Rwanda is planning to ban the import of second-hand clothes/BBC
Rwanda is planning to ban the import of second-hand clothes/BBC

Donating second-hand clothes has had a negative effect on textile industries in African countries.

The Rwandan President, Paul Kagame, has said: "We are put in a situation where we have to choose - you choose to be a recipient of used clothes... or choose to grow our textile industries."

Rwanda is planning to ban the import of second-hand clothes by 2019 and has already put up tariffs.

Imports of cheap second-hand clothes from the West have had an impact on local clothes manufacturers - but so have changes in world trade policies and the rise of Asian garment producers.

The hand-me-down trade also employs thousands of people in some countries.

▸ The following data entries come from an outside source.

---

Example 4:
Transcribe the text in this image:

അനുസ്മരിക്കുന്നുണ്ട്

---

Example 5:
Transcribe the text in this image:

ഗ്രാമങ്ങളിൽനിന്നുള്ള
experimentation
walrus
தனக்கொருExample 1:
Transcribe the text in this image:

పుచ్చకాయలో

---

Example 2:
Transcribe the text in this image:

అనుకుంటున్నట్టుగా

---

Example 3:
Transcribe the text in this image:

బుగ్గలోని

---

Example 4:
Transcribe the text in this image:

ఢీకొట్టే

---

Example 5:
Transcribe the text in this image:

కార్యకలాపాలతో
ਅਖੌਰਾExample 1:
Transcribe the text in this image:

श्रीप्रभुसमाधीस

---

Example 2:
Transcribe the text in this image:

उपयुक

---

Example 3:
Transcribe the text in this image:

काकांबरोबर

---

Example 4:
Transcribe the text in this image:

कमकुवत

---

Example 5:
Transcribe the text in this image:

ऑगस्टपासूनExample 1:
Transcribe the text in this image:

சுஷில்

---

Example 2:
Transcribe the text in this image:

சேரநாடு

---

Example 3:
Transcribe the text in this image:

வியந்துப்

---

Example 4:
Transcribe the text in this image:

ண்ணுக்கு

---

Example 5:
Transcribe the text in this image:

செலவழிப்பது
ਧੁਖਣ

African countries once had large textile industries - and some critics blame the flood of cheap second-hand clothes from abroad for the continent's shrunken textile sector.

There has long been a global trade in second-hand clothes, handed in to charity shops in wealthy Western nations and then sold on to traders in Africa and elsewhere in the world.

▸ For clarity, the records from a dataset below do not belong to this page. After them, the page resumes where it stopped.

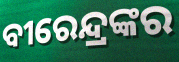
ବୀରେନ୍ଦ୍ରଙ୍କର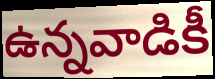
ఉన్నవాడికీ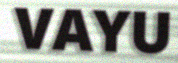
VAYU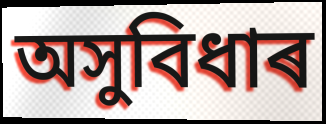
অসুবিধাৰ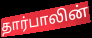
தார்பாலின்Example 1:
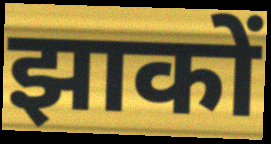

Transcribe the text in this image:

झाकों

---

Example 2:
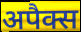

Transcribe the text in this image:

अपैक्स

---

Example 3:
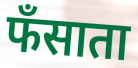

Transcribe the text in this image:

फँसाता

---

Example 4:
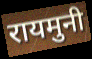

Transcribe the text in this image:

रायमुनी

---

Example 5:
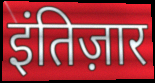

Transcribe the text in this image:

इंतिज़ार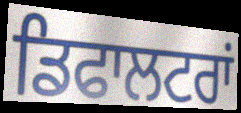
ਡਿਫਾਲਟਰਾਂ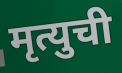
मृत्युचीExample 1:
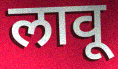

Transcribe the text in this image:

लावू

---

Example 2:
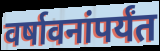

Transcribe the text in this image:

वर्षावनांपर्यंत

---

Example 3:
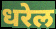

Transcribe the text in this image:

धरेल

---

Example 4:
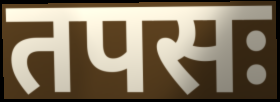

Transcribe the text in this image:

तपसः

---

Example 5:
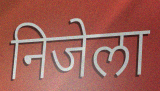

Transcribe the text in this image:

निजेला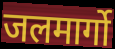
जलमार्गो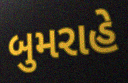
બુમરાહેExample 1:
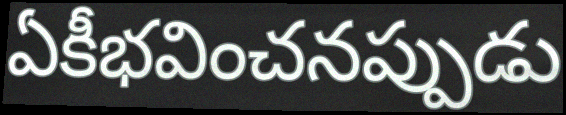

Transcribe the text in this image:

ఏకీభవించనప్పుడు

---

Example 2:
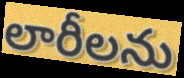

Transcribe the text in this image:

లారీలను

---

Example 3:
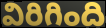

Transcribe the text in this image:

విరిగింది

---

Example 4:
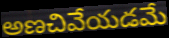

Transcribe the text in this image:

అణచివేయడమే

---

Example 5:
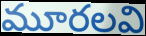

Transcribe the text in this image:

మూరలవి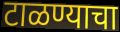
टाळण्याचा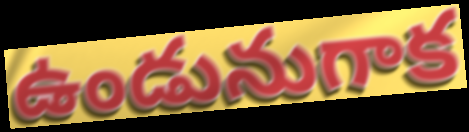
ఉండునుగాక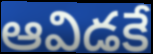
ఆవిడకేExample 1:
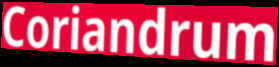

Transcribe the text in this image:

Coriandrum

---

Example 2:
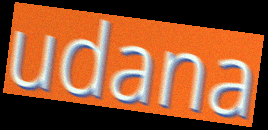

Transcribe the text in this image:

udana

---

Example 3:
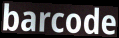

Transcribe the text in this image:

barcode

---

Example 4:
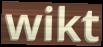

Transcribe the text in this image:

wikt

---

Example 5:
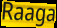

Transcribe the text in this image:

Raaga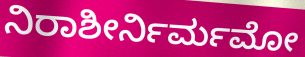
ನಿರಾಶೀರ್ನಿರ್ಮಮೋ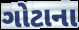
ગોટાના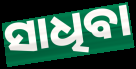
ସାଧିବା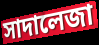
সাদালেজাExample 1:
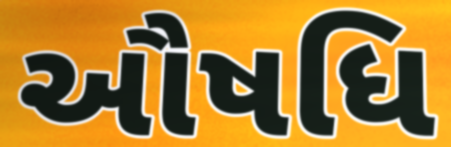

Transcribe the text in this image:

ઔષધિ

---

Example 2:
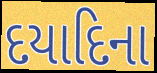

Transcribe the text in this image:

દયાદિના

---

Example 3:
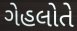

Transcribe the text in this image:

ગેહલોતે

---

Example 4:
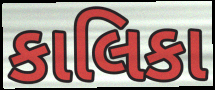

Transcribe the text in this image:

કાલિકા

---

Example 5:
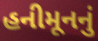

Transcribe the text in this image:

હનીમૂનનું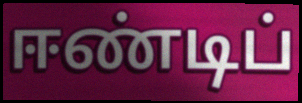
ஈண்டிப்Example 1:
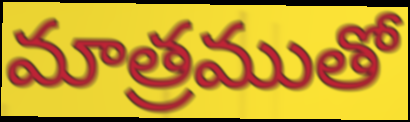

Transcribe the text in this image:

మాత్రముతో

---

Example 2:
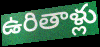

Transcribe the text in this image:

ఉరితాళ్లు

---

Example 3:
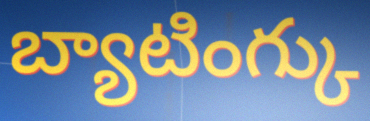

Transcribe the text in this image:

బ్యాటింగ్కు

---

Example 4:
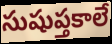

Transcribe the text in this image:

సుషుప్తకాలే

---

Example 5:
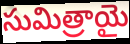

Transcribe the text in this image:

సుమిత్రాయైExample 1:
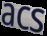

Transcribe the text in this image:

acs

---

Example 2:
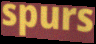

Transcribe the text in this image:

spurs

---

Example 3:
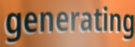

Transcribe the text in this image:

generating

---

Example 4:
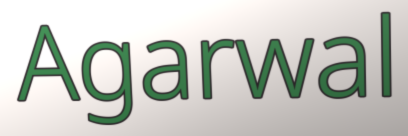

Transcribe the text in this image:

Agarwal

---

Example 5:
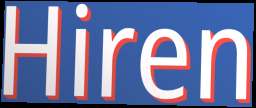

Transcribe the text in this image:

Hiren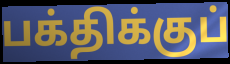
பக்திக்குப்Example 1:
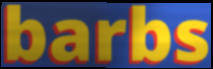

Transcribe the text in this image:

barbs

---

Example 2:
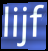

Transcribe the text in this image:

lijf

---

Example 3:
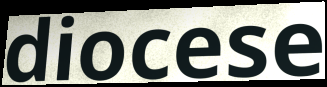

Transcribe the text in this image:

diocese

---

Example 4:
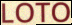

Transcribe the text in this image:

LOTO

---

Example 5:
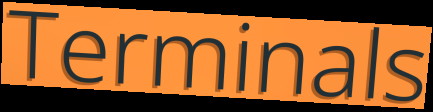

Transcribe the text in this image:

Terminals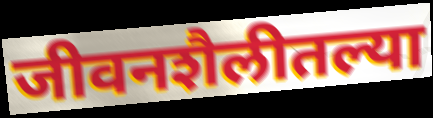
जीवनशैलीतल्या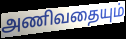
அணிவதையும்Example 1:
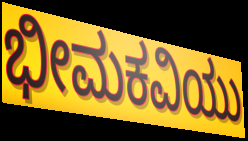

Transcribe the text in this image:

ಭೀಮಕವಿಯು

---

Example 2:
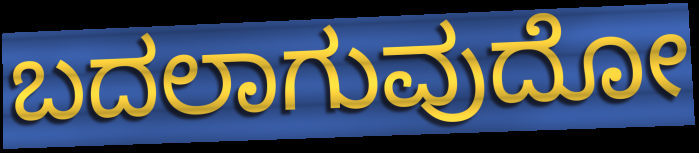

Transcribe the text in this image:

ಬದಲಾಗುವುದೋ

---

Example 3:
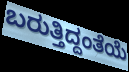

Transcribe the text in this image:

ಬರುತ್ತಿದ್ದಂತೆಯೆ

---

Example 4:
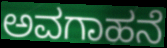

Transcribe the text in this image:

ಅವಗಾಹನೆ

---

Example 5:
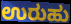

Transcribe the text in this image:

ಉರುಹು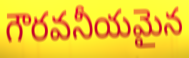
గౌరవనీయమైనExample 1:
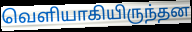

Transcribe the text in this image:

வெளியாகியிருந்தன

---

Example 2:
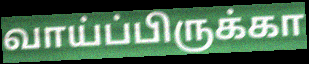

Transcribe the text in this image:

வாய்ப்பிருக்கா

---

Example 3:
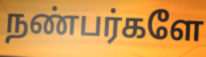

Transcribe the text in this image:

நண்பர்களே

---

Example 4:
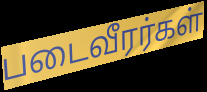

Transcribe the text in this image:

படைவீரர்கள்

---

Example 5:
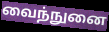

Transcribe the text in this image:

வைந்நுனை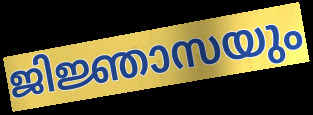
ജിജ്ഞാസയുംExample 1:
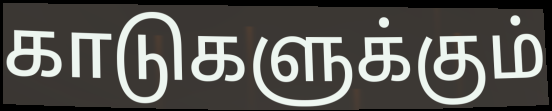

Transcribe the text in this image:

காடுகளுக்கும்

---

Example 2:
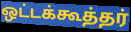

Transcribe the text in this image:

ஒட்டக்கூத்தர்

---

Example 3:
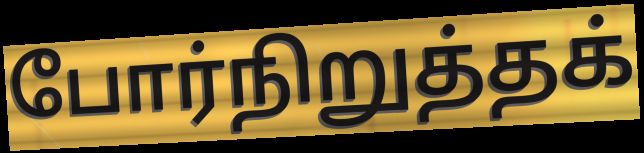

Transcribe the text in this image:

போர்நிறுத்தக்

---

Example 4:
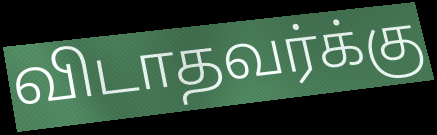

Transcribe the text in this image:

விடாதவர்க்கு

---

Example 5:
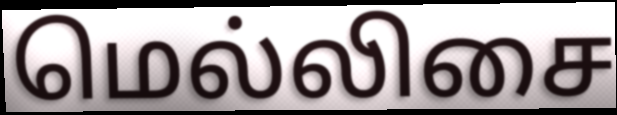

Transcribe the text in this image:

மெல்லிசைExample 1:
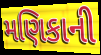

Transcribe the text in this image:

મણિકાની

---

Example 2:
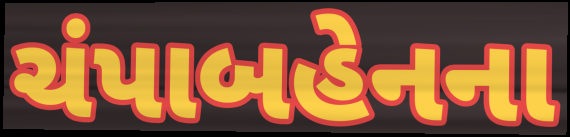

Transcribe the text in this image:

ચંપાબહેનના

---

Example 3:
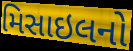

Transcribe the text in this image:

મિસાઇલનો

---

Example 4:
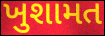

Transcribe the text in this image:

ખુશામત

This is big business. Some of the wholesale traders in African nations have established highly profitable businesses.

However, some African countries have had enough of hand-me-downs and the impact they are having on local industries.

In 2015, member states of the East African Community (EAC), which comprises Burundi, Kenya, Rwanda, Tanzania and Uganda, announced they would ban second-hand imports from 2019 to protect their own clothing manufacturers.

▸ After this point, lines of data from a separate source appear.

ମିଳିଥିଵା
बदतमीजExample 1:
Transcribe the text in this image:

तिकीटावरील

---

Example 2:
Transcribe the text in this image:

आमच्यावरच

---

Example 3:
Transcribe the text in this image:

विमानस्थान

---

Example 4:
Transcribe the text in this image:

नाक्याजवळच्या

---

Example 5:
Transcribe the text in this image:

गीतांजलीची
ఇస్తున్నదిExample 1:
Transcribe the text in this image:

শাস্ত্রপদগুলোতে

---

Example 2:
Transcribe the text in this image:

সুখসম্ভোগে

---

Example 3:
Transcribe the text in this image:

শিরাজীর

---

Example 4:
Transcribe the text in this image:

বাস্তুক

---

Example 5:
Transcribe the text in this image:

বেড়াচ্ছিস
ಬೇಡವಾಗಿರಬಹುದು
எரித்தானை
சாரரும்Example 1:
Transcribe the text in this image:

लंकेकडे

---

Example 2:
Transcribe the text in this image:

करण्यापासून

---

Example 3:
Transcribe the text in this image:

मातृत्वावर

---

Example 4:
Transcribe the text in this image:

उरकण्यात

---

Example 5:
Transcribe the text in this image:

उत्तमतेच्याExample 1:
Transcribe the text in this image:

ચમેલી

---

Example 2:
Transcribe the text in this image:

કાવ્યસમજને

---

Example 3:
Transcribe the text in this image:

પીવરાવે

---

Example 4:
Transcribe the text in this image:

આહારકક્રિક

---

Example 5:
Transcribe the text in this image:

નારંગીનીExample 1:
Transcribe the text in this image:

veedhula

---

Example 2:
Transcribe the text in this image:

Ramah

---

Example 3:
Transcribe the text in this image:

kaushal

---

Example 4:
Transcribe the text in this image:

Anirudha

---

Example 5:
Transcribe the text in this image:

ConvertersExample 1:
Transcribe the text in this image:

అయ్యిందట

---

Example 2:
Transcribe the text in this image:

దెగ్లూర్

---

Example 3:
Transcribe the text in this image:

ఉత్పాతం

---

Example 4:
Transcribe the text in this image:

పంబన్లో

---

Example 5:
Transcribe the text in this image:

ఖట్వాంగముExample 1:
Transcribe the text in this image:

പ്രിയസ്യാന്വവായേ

East African countries, which account for 13% of the global market in second-hand textiles (worth a total of $274m (£208m) in 2015), began imposing tariffs.

But then, under pressure from the United States, countries in the EAC reduced tariffs and withdrew the proposed ban. Rwanda, however, refused to back down.

And in March 2018, the US temporarily suspended Rwanda from an arrangement allowing sub-Saharan countries preferential access to the US market.

But Rwanda stood firm and maintained its import tariffs, saying it wanted to build up its own "Made in Rwanda" textile industry.

And, as a result, it lost some of its duty-free privileges on exports to the US.

However, the planned import ban by East African countries wasn't supported by everyone in those countries, particularly those whose livelihood depends on the sector.

The argument over the effect of the second-hand clothes business needs to be put in a broader context.

African countries, under pressure from the World Bank and the International Monetary Fund over many years, have undertaken structural adjustment programmes that have effectively reduced subsidies designed to protect their home-grown industry and therefore opened up their markets to foreign trade.

This has made it much easier for European, American and Asian clothes manufacturers to export to the African continent.